Moja filozofia zdrowego stylu życia i zdrowego odżywiania
Gdy wpiszemy w Google „zdrowa dieta” natychmiast wyskakuje nam tysiące różnych diet i tysiące porad jak schudnąć lub zdrowo się odżywiać. Gdy zaczyniemy się w to zagłębiać i czytać nagle dstajemy mętliku w głowie i już sami nie wiemy co jest tak naprawdę zdrowe a co nie. Jedni mówią, by jeść dużo produktów pełnoziarnistych, drudzy, że nie, jedni zachęcają do detoksu, krótkich głodówek a drudzy nie. I tak jest niemal, że ze wszystkim co tylko wiąże się z dietami. Te wszystkie diety powodują, że staje się to skomplikowane i wiele z nas nie wiem już co i jak jeść by zdrowo się odżywiać i prowadzić zdrowy styl życia.
Dlatego też stworzyłam tego bloga. Chciałam pokazać, że zdrowe odżywianie nie nie musi być wcale skomplikowane, a zdrowy styl życia może stać się rutyną i nawykiem każdego, kto tylko zechce.
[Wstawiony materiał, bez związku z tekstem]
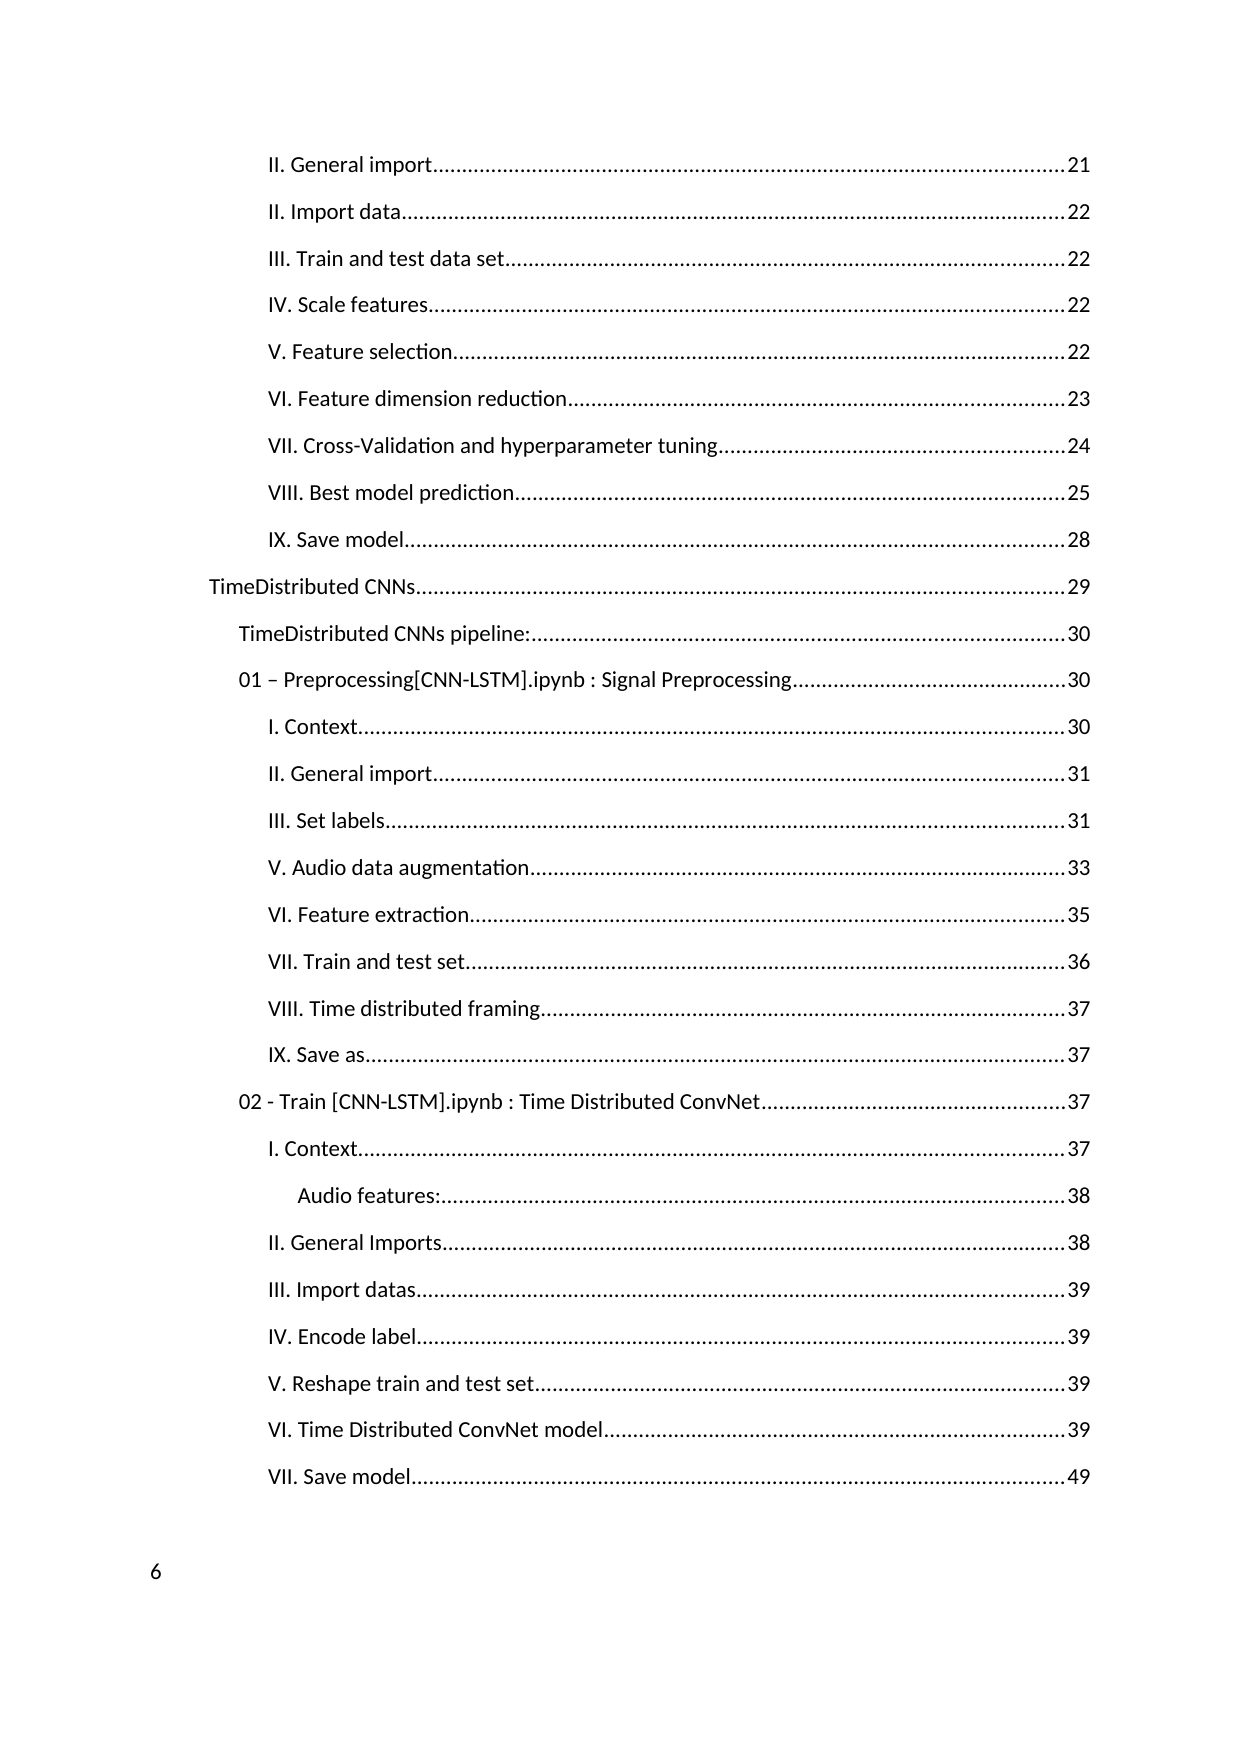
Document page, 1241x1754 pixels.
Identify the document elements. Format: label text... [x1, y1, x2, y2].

text VI. Time Distributed ConvNet model 39 [268, 1416, 1090, 1444]
text TimeDistributed CNNs 29 [209, 572, 1090, 600]
text VII. Train and test set 36 [268, 947, 1090, 975]
text II. Import data 22 [268, 197, 1090, 225]
text II. General import 31 [268, 759, 1090, 787]
text V. Audio data augmentation 33 [268, 853, 1090, 881]
text III. Import datas 39 [268, 1275, 1090, 1303]
text IX. Save as 37 [268, 1041, 1090, 1069]
text II. General import 21 [268, 150, 1090, 178]
text V. Reshape train and test set 39 [268, 1369, 1090, 1397]
text I. Context 30 [268, 712, 1090, 741]
text VIII. Time distributed framing 37 [268, 994, 1090, 1022]
text III. Train and test data set 22 [268, 244, 1090, 272]
text II. General Imports 38 [268, 1228, 1090, 1256]
text III. Set labels 31 [268, 806, 1090, 834]
text IV. Encode label 39 [268, 1322, 1090, 1350]
text I. Context 37 [268, 1134, 1090, 1162]
text 01 – Preprocessing[CNN-LSTM].ipynb : Signal Preprocessing 30 [238, 666, 1090, 694]
text VI. Feature dimension reduction 23 [268, 384, 1090, 412]
text VII. Save model 49 [268, 1462, 1090, 1491]
text VIII. Best model prediction 25 [268, 478, 1090, 506]
text IX. Save model 28 [268, 525, 1090, 553]
text VII. Cross-Validation and hyperparameter tuning 24 [268, 431, 1090, 459]
text TimeDistributed CNNs pipeline: 30 [238, 619, 1090, 647]
text V. Feature selection 22 [268, 337, 1090, 366]
text IV. Scale features 22 [268, 291, 1090, 319]
text VI. Feature extraction 35 [268, 900, 1090, 928]
text Audio features: 38 [297, 1181, 1090, 1209]
text 02 - Train [CNN-LSTM].ipynb : Time Distributed ConvNet 37 [238, 1087, 1090, 1116]
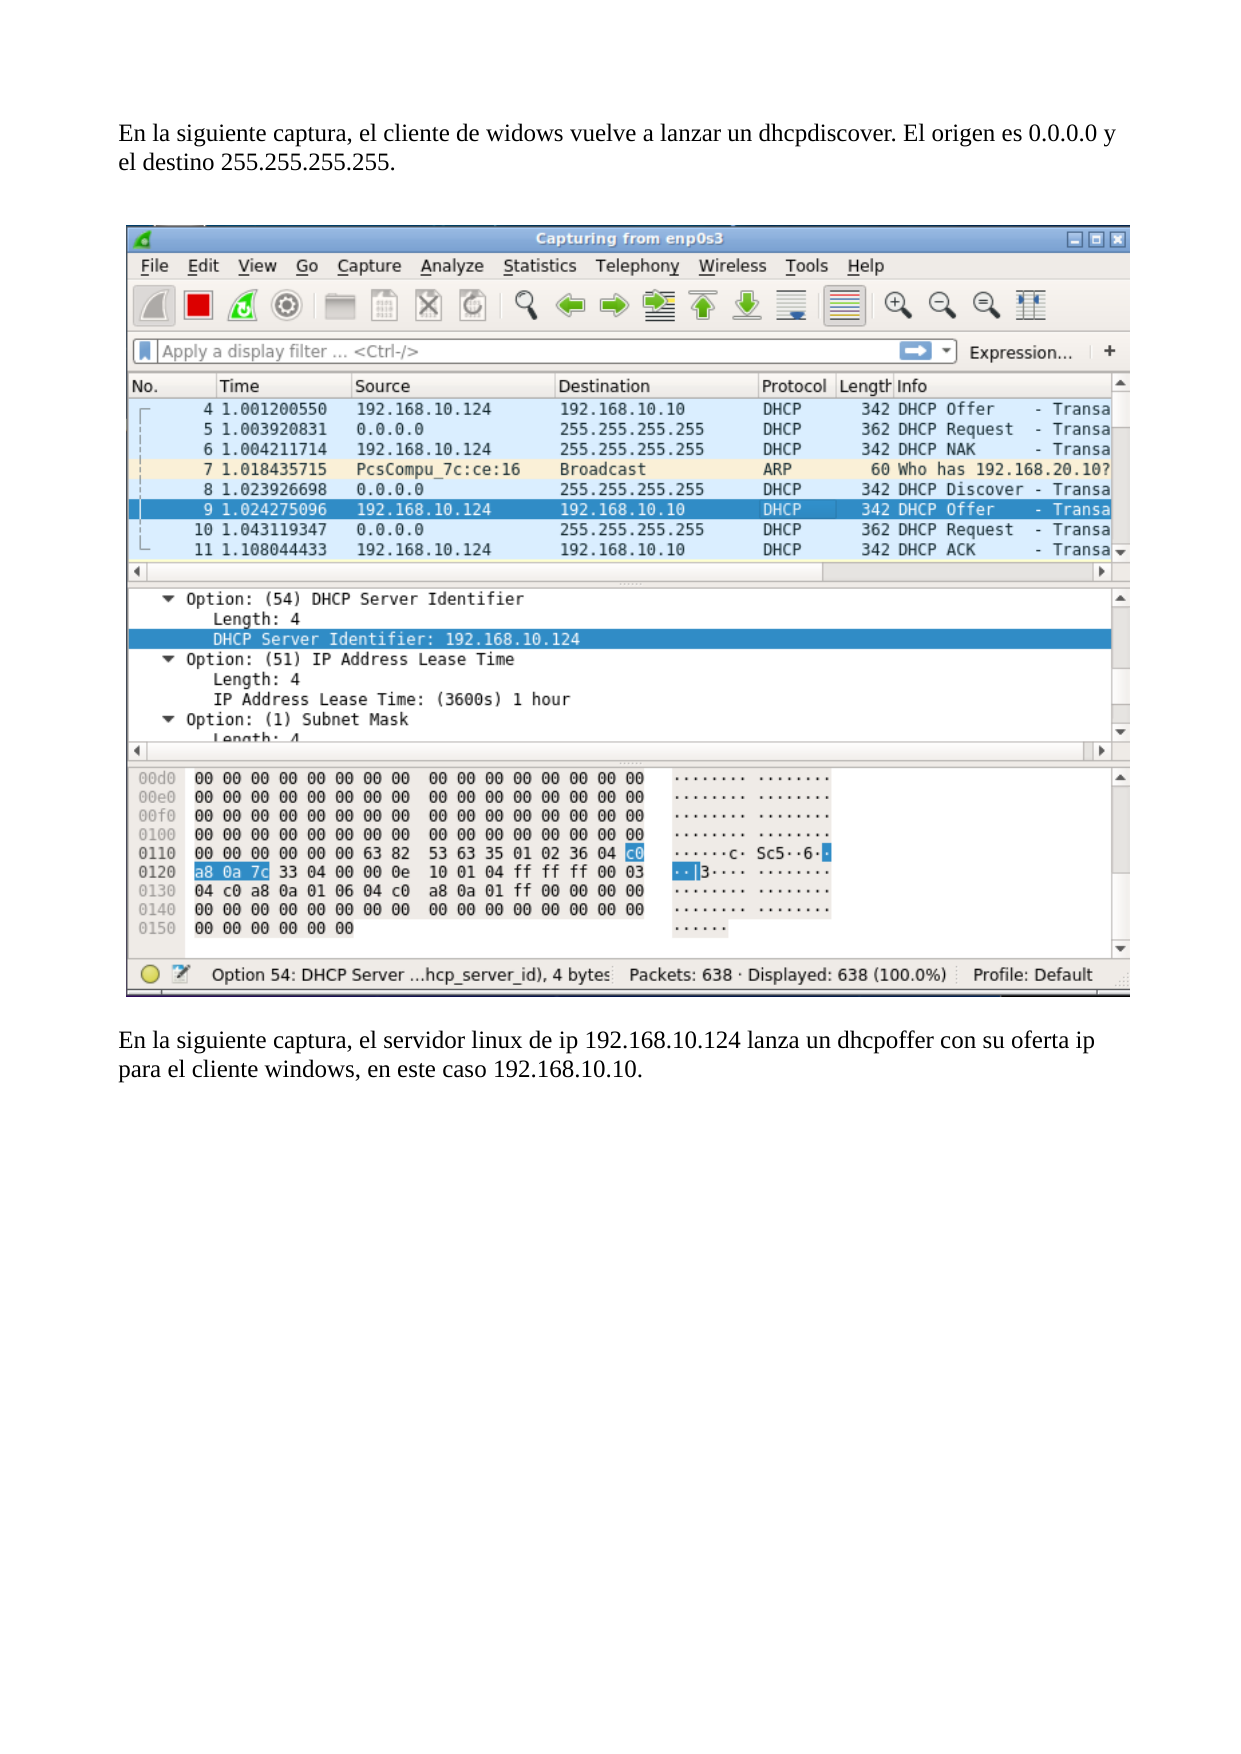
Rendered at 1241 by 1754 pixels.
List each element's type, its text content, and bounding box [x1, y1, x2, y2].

picture [126, 225, 1130, 997]
text En la siguiente captura, el servidor linux de ip 192.168.10.124 lanza un dhcpoffer con su oferta ip para el cliente windows, en este caso 192.168.10.10. [118, 1025, 1122, 1083]
text En la siguiente captura, el cliente de widows vuelve a lanzar un dhcpdiscover. El origen es 0.0.0.0 y el destino 255.255.255.255. [118, 118, 1122, 176]
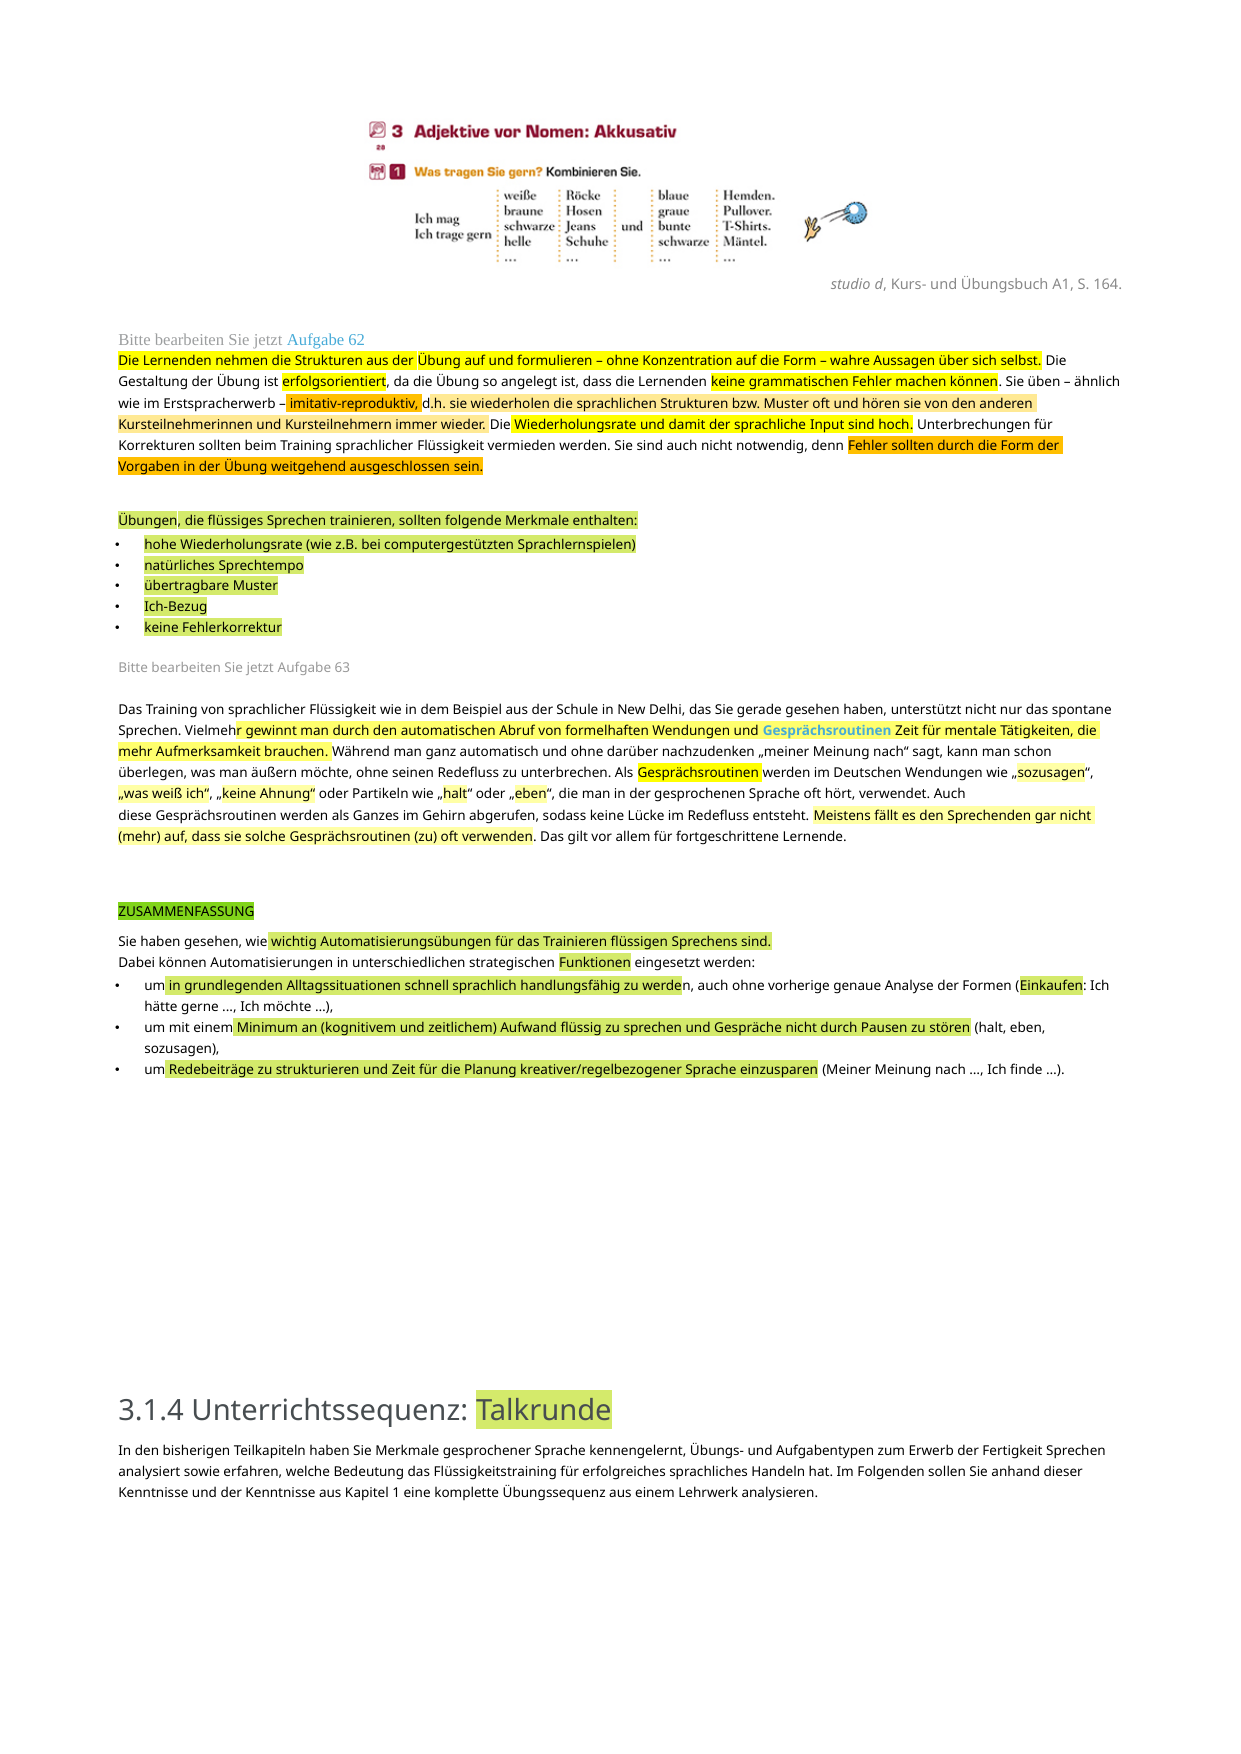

Dieta to tak naprawdę właściwe zdrowe odżywianie i tylko takie zapewni wam zdrowie i szczupłą sylwetkę. Dziś chciałam się z Wami podzielić moją filozofią zdrowego stylu życia i odżywiania, która sprawdza się na mnie idealnie.
Jem warzywa lub owoce do każdego posiłku .
Staram się jeść co najmniej jedną sałatkę na dzień!
Tak często jak to możliwe kupuje żywność
zwłaszcza warzywa, owoce, mięso, wędliny, pieczywo, jajka na lokalnych ryneczkach, od sprawdzonych sprzedawców.
Jem ryby przynajmniej trzy razy w tygodniu! Od ok 4 lat jestem fleksitarianką.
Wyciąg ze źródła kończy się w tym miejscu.